There's are many places where you could "steal" the definitions of formats that can be cast as "number". ##,#e-# would be one of such format, just to illustrate. Maybe you'll be able to find a library to do so.
I try to cast everything to numbers first and what is left, well, there's no other way left but to keep them as categorical.
You could define which datatypes count as numerics and then exclude the corresponding variables
If initial dataframe is df:
numerics = ['int16', 'int32', 'int64', 'float16', 'float32', 'float64']
dataframe = df.select_dtypes(exclude=numerics)
I think the real question here is whether you'd like to bother the user once in a while or silently fail once in a while.
If you don't mind bothering the user, maybe detecting ambiguity and raising an error is the way to go.
If you don't mind failing silently, then your heuristics are ok. I don't think you'll find anything that's significantly better. I guess you could make this into a learning problem if you really want to. Download a bunch of datasets, assume they are collectively a decent representation of all data sets in the world, and train based on features over each data set / column to predict categorical vs. continuous.
But of course in the end nothing can be perfect. E.g. is the column [1, 8, 22, 8, 9, 8] referring to hours of the day or to dog breeds?
I've been thinking about a similar problem and the more that I consider it, it seems that this itself is a classification problem that could benefit from training a model.
I bet if you examined a bunch of datasets and extracted these features for each column / pandas.Series:
% floats: percentage of values that are float
% int: percentage of values that are whole numbers
% string: percentage of values that are strings
% unique string: number of unique string values / total number
% unique integers: number of unique integer values / total number
mean numerical value (non numerical values considered 0 for this)
std deviation of numerical values
and trained a model, it could get pretty good at inferring column types, where the possible output values are: categorical, ordinal, quantitative.
Side note: as far as a Series with a limited number of numerical values goes, it seems like the interesting problem would be determining categorical vs ordinal; it doesn't hurt to think a variable is ordinal if it turns out to be quantitative right? The preprocessing steps would encode the ordinal values numerically anyways without one-hot encoding.
A related problem that is interesting: given a group of columns, can you tell if they are already one-hot encoded? E.g in the forest-cover-type-prediction kaggle contest, you would automatically know that soil type is a single categorical variable.
IMO the opposite strategy, identifying categoricals is better because it depends on what the data is about. Technically address data can be thought of as unordered categorical data, but usually I wouldn't use it that way.
For survey data, an idea would be to look for Likert scales, e.g. 5-8 values, either strings (which might probably need hardcoded (and translated) levels to look for "good", "bad", ".agree.", "very .*",...) or int values in the 0-8 range + NA.
Countries and such things might also be identifiable...

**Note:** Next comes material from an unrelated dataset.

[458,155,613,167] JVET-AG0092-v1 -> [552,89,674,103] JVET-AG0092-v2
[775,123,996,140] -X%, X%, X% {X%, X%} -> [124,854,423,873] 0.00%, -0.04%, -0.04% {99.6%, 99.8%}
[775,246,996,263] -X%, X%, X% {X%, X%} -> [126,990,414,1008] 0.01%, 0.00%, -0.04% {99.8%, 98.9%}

Age groups (".-.") might also work.
I've been looking at this, thought it maybe useful to share what I have. This builds on #Rishabh Srivastava answer.
import pandas as pd
def remove_cat_features(X, method='fraction_unique', cat_cols=None, min_fraction_unique=0.05):
"""Removes categorical features using a given method.
X: pd.DataFrame, dataframe to remove categorical features from."""

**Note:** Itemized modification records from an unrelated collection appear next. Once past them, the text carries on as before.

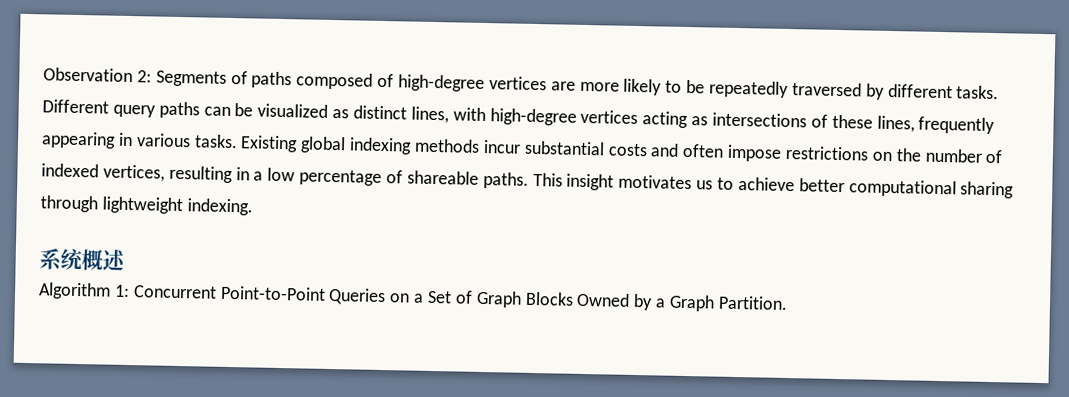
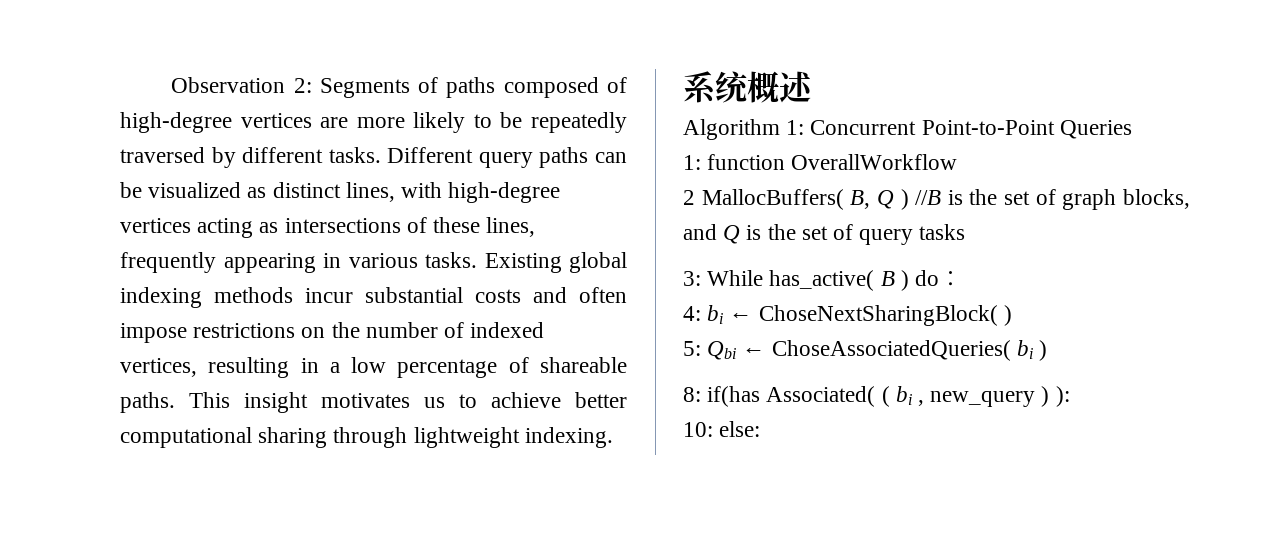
[389,290,788,312] on a Set of Graph Blocks Owned by a Graph Partition. -> [683,154,958,170] [683,189,1190,210] [683,224,966,245] [683,270,963,291] [683,305,1012,326] [683,340,1048,361] [683,386,1070,407] [683,421,761,437] // 1: function OverallWorkflow // 2 MallocBuffers( B, Q ) //B is the set of graph blocks, and Q is the set of query tasks // 3: While has_active( B ) do： // 4: bi ← ChoseNextSharingBlock( ) // 5: Qbi ← ChoseAssociatedQueries( bi ) // 8: if(has Associated( ( bi , new_query ) ): // 10: else:

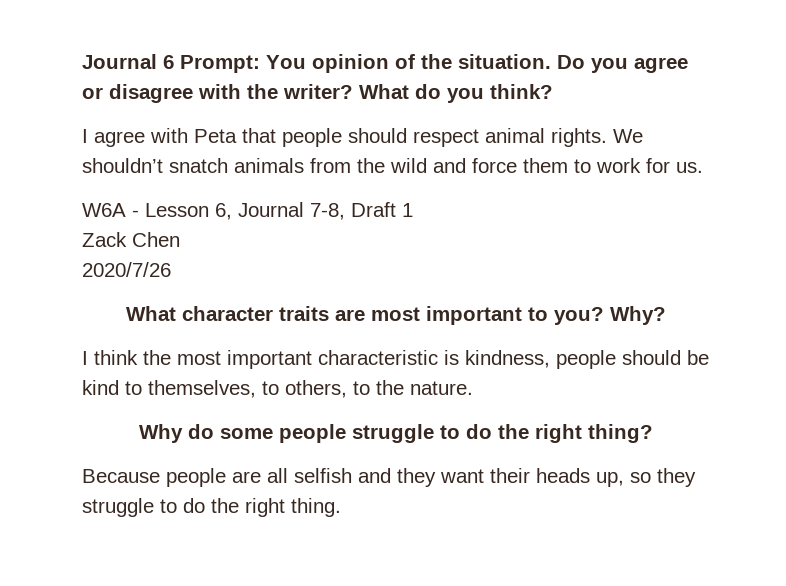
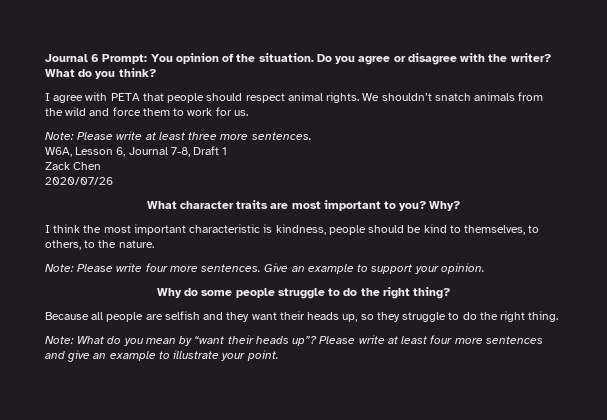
[194,129,237,143] Peta -> [110,93,140,101] PETA
[82,203,139,217] W6A - -> [45,131,312,140] [45,147,72,157] Note: Please write at least three more sentences. // W6A,
[82,262,171,277] 2020/7/26 -> [45,177,113,185] 2020/07/26
(473, 388) none -> [45,263,485,274] // Note: Please write four more sentences. Give an example to support your opinion.
(160, 476) none -> [91,312,104,320] all
[267,468,288,483] all -> (163, 317) none
(341, 507) none -> [45,335,543,346] [45,350,279,362] // Note: What do you mean by “want their heads up”? Please write at least four more sentences and give an example to illustrate your point.

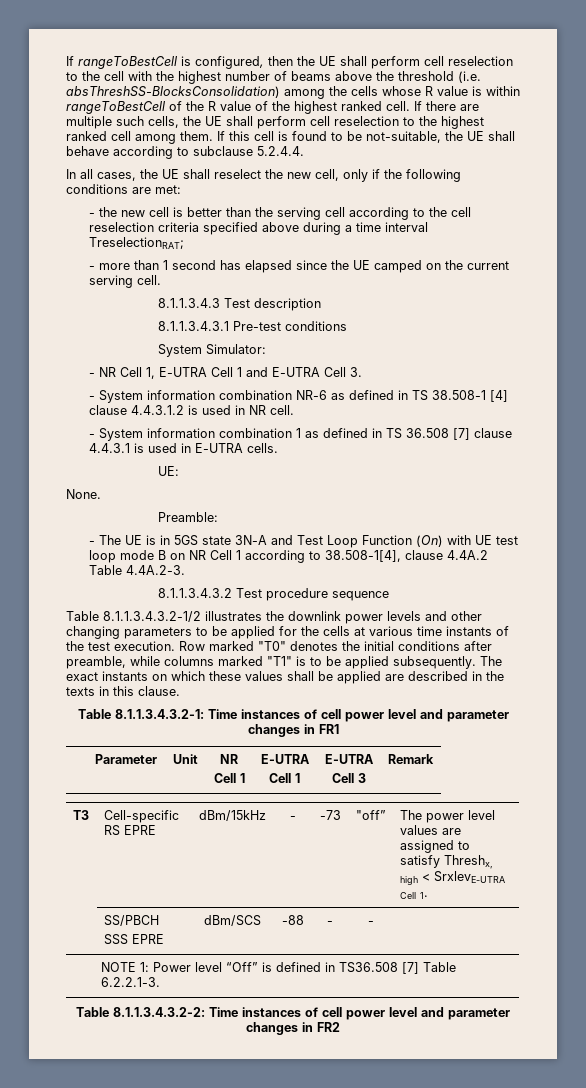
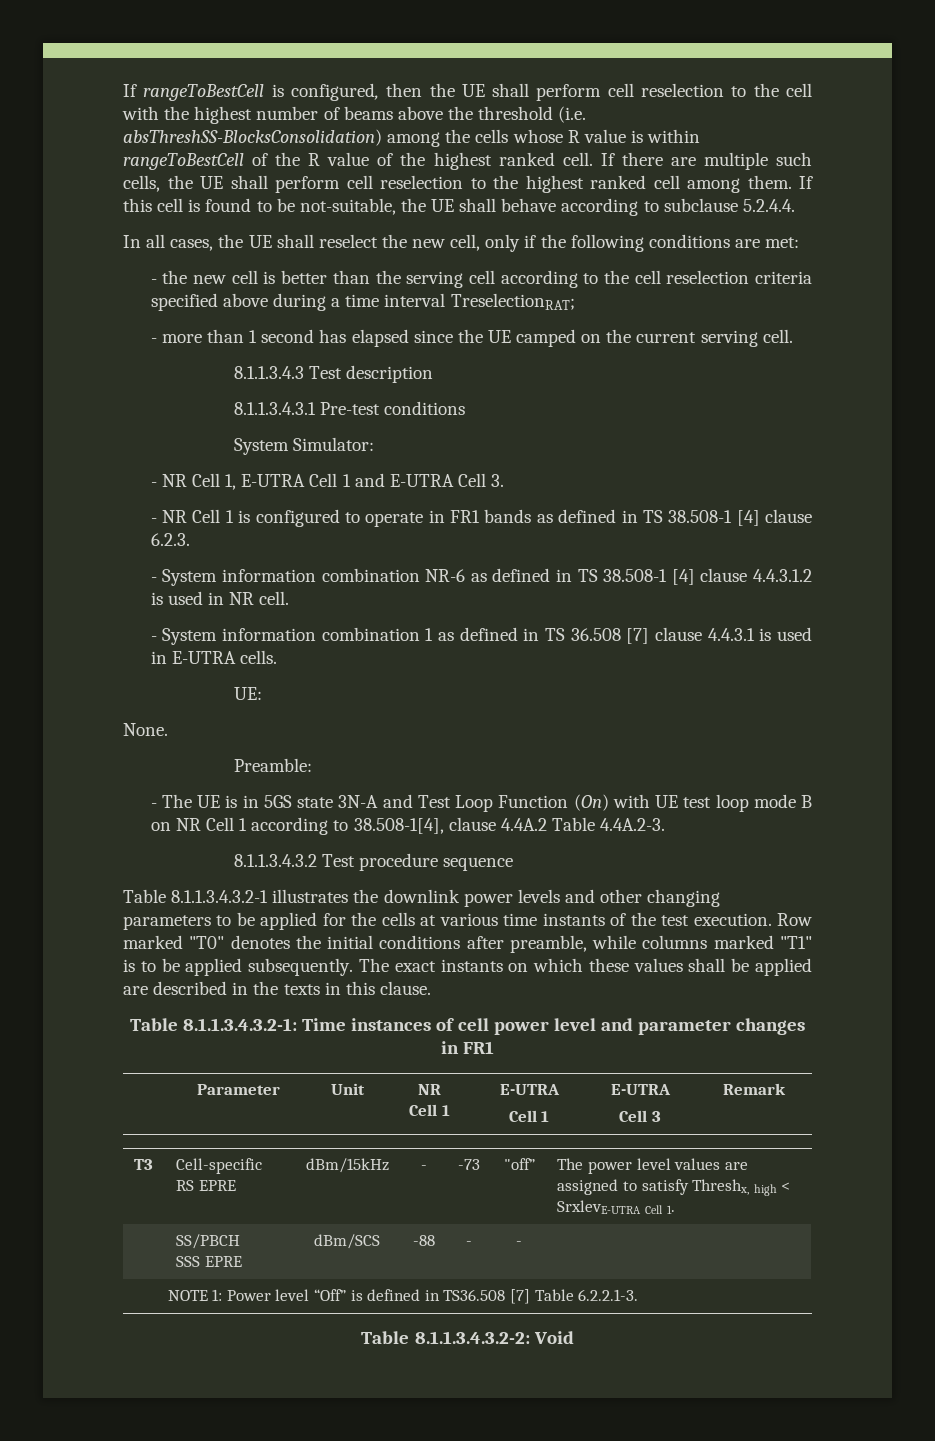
(362, 372) none -> [150,509,813,527] [150,533,190,546] // - NR Cell 1 is configured to operate in FR1 bands as defined in TS 38.508-1 [4] clause 6.2.3.
[103,611,201,622] 8.1.1.3.4.3.2-1/2 -> [171,890,269,903] 8.1.1.3.4.3.2-1
[209,1007,510,1020] [246,1022,340,1035] Time instances of cell power level and parameter changes in FR2 -> [533,1331,574,1344] Void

if method=='fraction_unique':
unique_fraction = X.apply(lambda col: len(pd.unique(col))/len(col))
reduced_X = X.loc[:, unique_fraction>min_fraction_unique]
if method=='named_columns':
non_cat_cols = [col not in cat_cols for col in X.columns]
reduced_X = X.loc[:, non_cat_cols]
return reduced_X
You can then call this function, giving a pandas df as X and you can either remove named categorical columns or you can choose to remove columns with a low number of unique values (specified by min_fraction_unique).